Description of the task – Among the entries below, how many lines include "SYNT"? Answer with the number only.

■ ■ ■

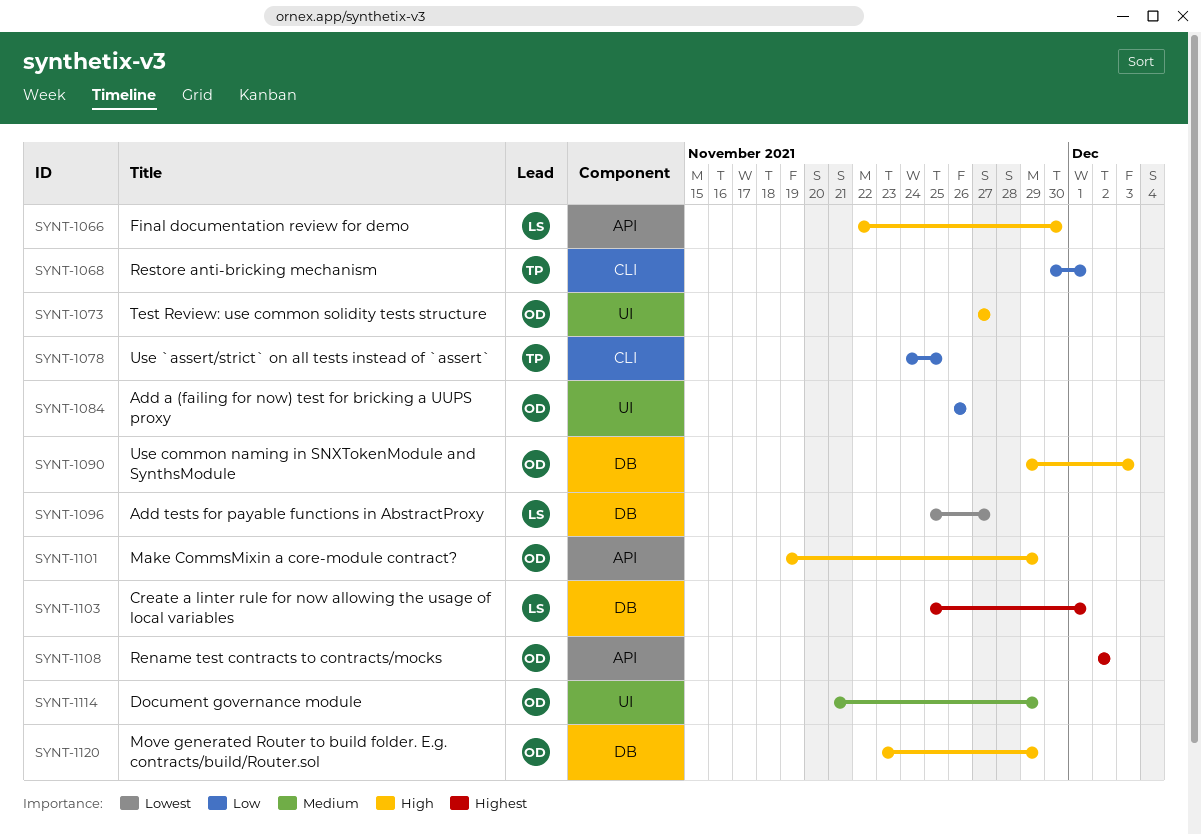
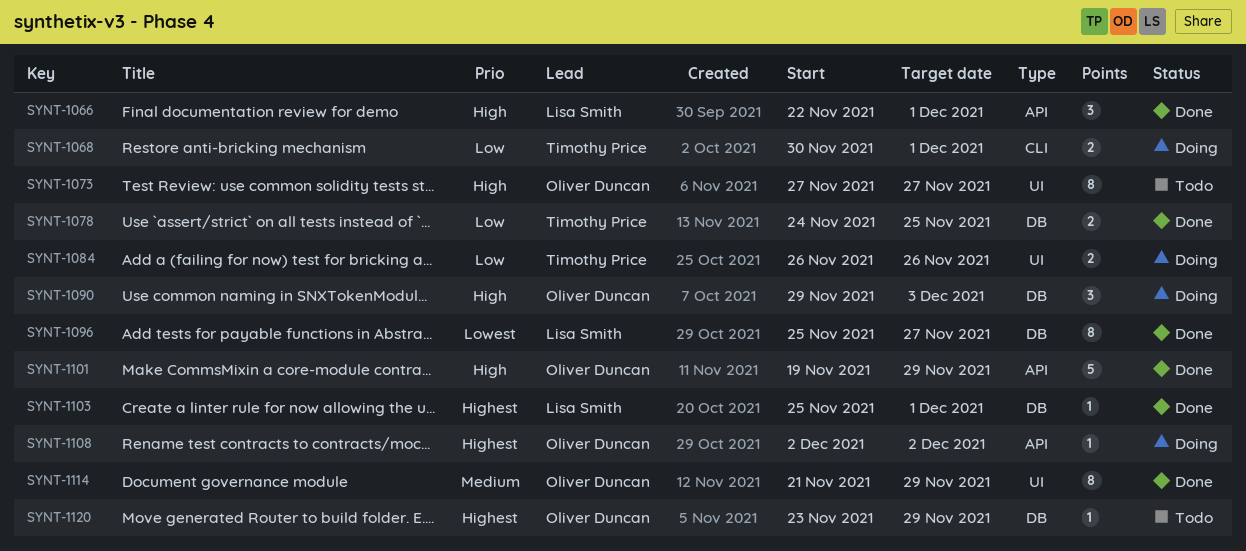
SYNT-1066, due: Nov 30 -> Dec 1
SYNT-1078, label: CLI -> DB
SYNT-1084, owner: Oliver Duncan -> Timothy Price
SYNT-1120, priority: High -> Highest

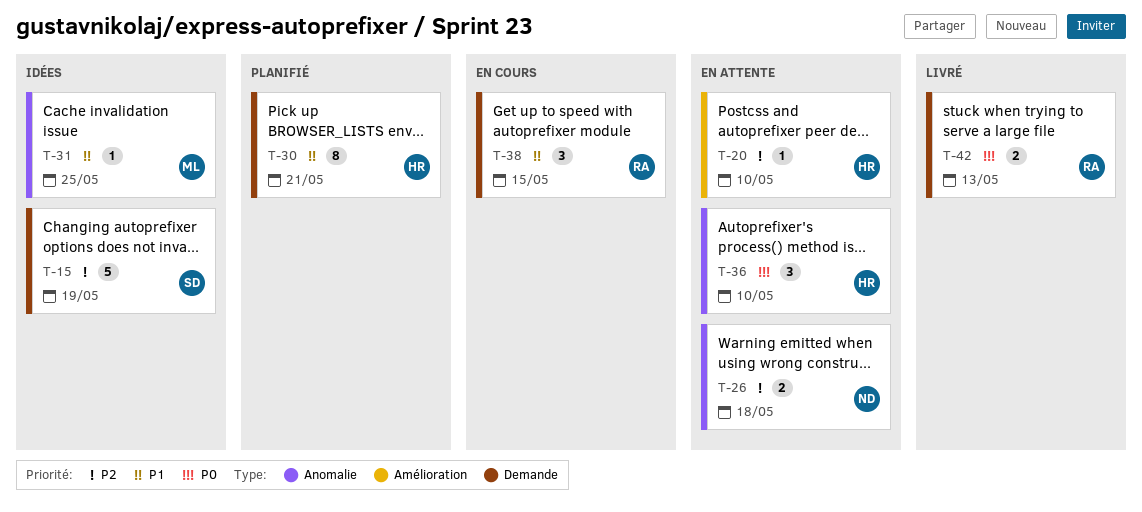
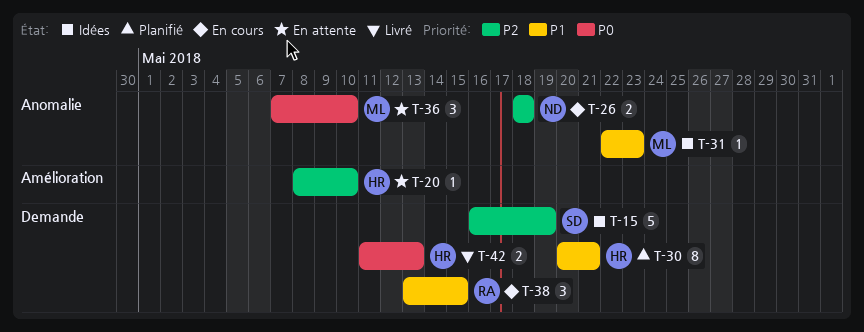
T-26, status: En attente -> En cours
T-31, due: May 25 -> May 23
T-36, owner: HR -> ML
T-42, owner: RA -> HR

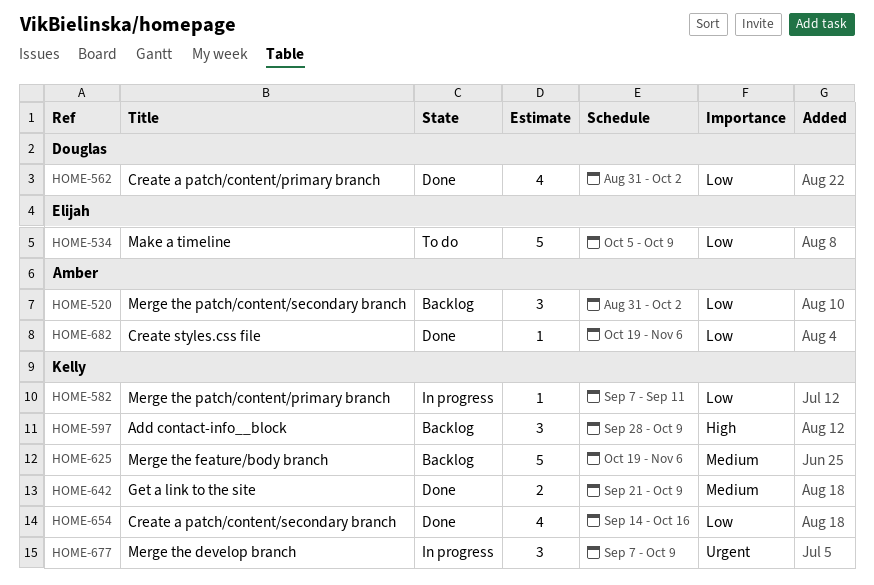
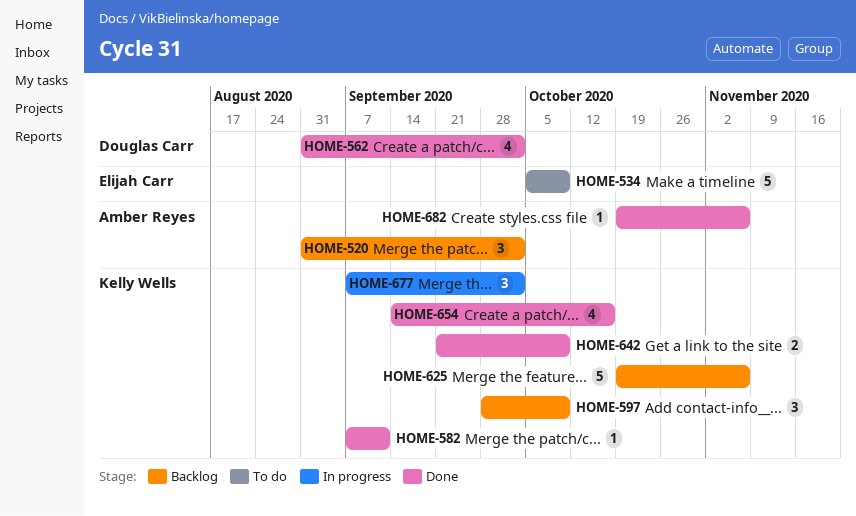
HOME-582, status: In progress -> Done
HOME-677, due: Oct 9 -> Oct 2

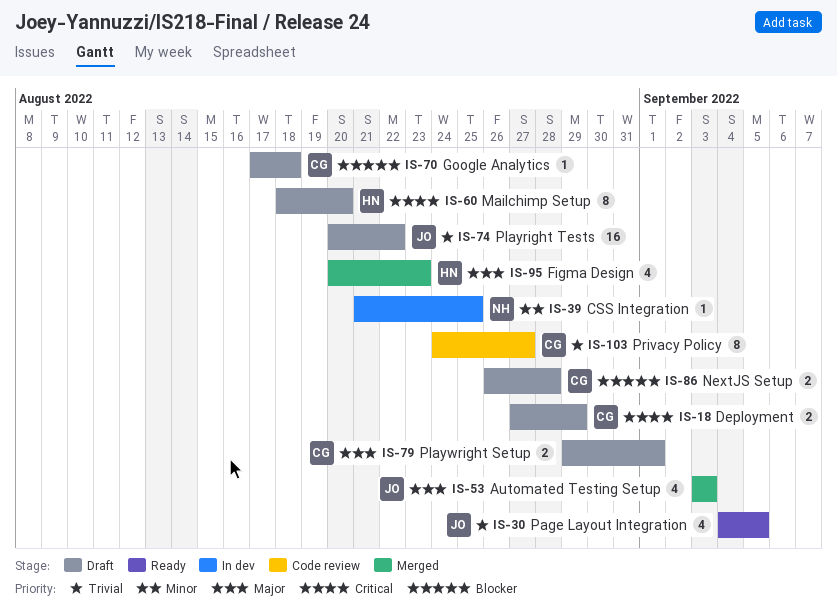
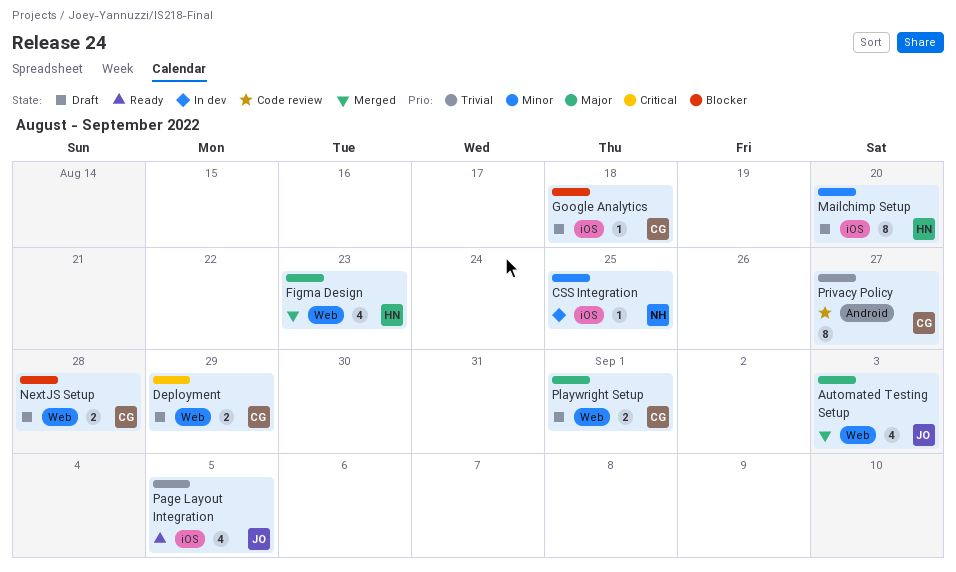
Mailchimp Setup, priority: Critical -> Minor
Playright Tests: present -> none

■ ■ ■

Written solution – 4